= WORK INSTRUCTION =
Go through each line of the records below and count those with the word "round". Give only the count.

= PROVIDED DATA =
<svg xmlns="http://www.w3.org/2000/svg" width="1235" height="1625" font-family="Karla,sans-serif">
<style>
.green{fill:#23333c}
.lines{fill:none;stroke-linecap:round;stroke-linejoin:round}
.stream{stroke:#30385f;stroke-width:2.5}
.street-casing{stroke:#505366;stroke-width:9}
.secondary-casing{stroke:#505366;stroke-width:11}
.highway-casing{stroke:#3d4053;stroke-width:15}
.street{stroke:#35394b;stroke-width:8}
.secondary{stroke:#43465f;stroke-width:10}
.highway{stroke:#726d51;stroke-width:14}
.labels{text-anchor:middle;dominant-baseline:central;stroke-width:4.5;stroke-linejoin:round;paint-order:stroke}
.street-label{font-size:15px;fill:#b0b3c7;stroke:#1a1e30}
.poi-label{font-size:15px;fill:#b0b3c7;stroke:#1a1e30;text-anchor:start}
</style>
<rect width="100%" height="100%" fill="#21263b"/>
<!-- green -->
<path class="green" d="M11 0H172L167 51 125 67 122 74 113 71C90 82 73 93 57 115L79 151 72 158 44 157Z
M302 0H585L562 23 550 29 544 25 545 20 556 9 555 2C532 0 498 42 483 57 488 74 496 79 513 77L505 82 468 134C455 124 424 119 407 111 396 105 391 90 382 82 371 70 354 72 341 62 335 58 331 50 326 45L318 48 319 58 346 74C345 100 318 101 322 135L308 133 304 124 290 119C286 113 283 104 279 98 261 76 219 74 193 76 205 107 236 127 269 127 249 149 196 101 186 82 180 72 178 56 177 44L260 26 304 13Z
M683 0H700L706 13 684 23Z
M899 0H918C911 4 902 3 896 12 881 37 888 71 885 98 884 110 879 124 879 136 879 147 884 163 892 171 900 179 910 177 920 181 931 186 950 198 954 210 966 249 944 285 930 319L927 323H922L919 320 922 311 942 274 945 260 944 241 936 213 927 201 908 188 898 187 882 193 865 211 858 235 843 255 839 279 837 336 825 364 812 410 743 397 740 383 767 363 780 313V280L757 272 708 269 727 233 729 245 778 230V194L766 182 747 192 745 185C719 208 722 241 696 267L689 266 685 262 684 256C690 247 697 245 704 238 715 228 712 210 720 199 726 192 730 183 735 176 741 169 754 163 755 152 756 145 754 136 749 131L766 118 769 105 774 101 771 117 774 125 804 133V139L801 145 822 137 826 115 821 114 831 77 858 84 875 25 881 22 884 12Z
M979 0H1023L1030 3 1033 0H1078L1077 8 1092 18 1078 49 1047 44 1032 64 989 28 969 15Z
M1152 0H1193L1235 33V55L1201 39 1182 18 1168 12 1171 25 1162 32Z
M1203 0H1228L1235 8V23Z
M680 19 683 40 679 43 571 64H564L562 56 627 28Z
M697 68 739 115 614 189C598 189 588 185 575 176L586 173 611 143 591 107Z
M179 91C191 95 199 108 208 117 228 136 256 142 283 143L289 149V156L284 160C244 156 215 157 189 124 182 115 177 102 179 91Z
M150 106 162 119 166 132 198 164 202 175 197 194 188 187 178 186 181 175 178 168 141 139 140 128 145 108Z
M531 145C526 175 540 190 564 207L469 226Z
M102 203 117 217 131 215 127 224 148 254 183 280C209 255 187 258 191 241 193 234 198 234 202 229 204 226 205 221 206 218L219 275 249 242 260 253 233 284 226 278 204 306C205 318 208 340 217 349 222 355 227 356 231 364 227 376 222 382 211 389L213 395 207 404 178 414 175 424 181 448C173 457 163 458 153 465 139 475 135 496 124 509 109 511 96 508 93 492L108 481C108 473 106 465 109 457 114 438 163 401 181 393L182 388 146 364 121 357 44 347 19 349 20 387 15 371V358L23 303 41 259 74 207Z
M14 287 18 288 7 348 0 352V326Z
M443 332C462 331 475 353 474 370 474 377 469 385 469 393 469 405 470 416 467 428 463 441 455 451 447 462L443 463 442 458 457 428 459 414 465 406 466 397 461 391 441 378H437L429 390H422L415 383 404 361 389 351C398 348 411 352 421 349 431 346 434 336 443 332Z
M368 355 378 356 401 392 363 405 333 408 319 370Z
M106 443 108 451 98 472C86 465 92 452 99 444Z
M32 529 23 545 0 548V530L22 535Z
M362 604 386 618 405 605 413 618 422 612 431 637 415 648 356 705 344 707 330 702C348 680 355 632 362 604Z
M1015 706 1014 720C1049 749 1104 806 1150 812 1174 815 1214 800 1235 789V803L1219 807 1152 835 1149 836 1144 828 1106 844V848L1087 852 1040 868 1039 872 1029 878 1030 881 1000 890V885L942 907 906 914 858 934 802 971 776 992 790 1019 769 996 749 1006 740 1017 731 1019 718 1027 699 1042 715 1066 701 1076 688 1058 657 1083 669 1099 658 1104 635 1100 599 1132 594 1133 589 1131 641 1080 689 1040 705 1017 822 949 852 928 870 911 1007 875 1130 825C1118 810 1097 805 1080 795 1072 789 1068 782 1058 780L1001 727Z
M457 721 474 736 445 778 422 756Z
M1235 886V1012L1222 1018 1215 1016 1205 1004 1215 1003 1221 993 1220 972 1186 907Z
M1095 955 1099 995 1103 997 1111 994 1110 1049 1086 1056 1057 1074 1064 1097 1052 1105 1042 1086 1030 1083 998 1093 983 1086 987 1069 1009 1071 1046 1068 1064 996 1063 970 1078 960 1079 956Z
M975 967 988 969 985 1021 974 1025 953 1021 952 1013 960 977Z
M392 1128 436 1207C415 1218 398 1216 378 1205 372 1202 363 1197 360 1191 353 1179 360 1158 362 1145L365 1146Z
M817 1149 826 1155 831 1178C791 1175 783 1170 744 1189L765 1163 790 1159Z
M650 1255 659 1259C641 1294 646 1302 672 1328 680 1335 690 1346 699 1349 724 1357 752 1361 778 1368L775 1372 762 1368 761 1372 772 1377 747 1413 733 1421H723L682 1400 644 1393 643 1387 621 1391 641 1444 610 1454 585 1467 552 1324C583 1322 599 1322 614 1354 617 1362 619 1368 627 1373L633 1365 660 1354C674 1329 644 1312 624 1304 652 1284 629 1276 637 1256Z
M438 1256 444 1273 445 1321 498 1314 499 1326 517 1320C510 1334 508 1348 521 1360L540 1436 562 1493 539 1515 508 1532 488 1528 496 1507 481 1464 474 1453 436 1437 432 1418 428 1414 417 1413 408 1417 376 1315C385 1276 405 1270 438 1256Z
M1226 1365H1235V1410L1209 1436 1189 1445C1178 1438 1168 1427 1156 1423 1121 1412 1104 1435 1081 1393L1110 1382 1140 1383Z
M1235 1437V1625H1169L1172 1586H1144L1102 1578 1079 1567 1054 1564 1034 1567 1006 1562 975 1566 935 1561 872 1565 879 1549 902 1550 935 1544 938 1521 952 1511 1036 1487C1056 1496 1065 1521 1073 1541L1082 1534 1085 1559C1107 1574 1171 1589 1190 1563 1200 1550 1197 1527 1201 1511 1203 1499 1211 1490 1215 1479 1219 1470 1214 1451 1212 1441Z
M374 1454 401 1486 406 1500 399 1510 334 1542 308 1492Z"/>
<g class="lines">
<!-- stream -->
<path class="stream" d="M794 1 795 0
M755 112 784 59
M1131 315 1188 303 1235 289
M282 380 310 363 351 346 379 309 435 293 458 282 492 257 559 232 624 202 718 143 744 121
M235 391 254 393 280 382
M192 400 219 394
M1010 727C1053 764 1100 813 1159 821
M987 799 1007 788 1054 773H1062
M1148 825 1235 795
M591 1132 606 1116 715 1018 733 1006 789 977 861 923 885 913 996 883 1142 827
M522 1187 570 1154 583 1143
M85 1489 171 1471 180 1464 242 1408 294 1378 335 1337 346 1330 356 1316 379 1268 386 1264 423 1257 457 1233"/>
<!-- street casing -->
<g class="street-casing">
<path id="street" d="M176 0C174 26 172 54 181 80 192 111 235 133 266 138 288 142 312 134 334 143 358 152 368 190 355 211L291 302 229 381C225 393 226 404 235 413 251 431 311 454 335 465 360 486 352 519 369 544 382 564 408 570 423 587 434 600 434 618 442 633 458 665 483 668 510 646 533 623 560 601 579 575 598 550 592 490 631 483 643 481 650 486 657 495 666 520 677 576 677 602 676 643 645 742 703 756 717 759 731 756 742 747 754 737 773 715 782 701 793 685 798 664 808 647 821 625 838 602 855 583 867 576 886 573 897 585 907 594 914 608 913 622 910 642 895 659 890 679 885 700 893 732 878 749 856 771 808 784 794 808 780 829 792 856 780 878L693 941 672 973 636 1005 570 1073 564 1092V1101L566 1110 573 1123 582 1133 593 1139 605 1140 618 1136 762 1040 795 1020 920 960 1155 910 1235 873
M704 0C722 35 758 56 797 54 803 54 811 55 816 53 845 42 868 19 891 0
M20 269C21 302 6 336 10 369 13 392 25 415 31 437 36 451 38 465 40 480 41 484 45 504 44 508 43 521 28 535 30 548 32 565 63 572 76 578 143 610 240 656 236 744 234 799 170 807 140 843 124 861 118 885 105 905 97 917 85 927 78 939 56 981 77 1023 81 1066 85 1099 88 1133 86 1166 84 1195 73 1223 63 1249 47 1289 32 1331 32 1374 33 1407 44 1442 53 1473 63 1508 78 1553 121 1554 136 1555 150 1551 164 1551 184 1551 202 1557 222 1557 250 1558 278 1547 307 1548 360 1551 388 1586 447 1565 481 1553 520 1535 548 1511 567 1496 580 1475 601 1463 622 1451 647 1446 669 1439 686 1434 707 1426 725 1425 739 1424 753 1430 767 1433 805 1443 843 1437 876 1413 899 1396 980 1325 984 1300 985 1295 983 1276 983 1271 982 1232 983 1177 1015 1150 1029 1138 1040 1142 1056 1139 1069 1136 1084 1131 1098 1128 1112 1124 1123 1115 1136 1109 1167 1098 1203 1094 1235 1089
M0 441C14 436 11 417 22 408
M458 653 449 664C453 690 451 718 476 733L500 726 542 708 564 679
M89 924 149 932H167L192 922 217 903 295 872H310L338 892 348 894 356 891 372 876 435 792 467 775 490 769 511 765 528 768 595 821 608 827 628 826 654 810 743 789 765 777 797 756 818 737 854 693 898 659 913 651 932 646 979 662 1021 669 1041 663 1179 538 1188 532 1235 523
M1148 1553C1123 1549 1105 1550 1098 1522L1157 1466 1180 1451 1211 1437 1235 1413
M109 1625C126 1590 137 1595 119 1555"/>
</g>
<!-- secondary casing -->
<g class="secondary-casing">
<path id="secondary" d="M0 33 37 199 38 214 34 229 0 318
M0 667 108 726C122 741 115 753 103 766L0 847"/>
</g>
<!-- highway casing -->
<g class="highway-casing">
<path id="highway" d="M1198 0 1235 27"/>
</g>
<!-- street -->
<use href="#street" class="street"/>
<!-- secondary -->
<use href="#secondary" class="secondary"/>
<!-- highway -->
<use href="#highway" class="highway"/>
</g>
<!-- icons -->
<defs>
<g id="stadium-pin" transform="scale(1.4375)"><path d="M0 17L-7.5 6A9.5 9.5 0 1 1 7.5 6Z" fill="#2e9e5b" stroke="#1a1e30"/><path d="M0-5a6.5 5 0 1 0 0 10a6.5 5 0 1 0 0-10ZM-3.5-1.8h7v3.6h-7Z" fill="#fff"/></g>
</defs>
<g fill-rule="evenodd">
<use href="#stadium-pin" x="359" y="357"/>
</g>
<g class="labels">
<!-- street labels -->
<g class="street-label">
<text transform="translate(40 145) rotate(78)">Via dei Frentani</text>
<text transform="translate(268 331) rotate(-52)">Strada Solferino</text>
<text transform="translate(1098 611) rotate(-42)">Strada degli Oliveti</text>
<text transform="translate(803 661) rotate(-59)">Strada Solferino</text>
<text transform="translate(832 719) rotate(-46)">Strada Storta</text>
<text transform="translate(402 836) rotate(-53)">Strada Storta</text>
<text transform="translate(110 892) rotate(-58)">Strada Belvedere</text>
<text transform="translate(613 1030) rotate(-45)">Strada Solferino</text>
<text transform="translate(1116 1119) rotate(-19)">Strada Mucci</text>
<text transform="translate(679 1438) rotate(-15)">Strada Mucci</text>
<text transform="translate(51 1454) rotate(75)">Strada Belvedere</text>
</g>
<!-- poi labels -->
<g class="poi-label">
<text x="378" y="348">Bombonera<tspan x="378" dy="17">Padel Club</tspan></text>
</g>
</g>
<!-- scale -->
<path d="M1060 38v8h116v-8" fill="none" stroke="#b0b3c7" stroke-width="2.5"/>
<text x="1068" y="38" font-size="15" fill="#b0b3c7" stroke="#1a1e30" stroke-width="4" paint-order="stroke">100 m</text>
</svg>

= WORKED SOLUTION =
2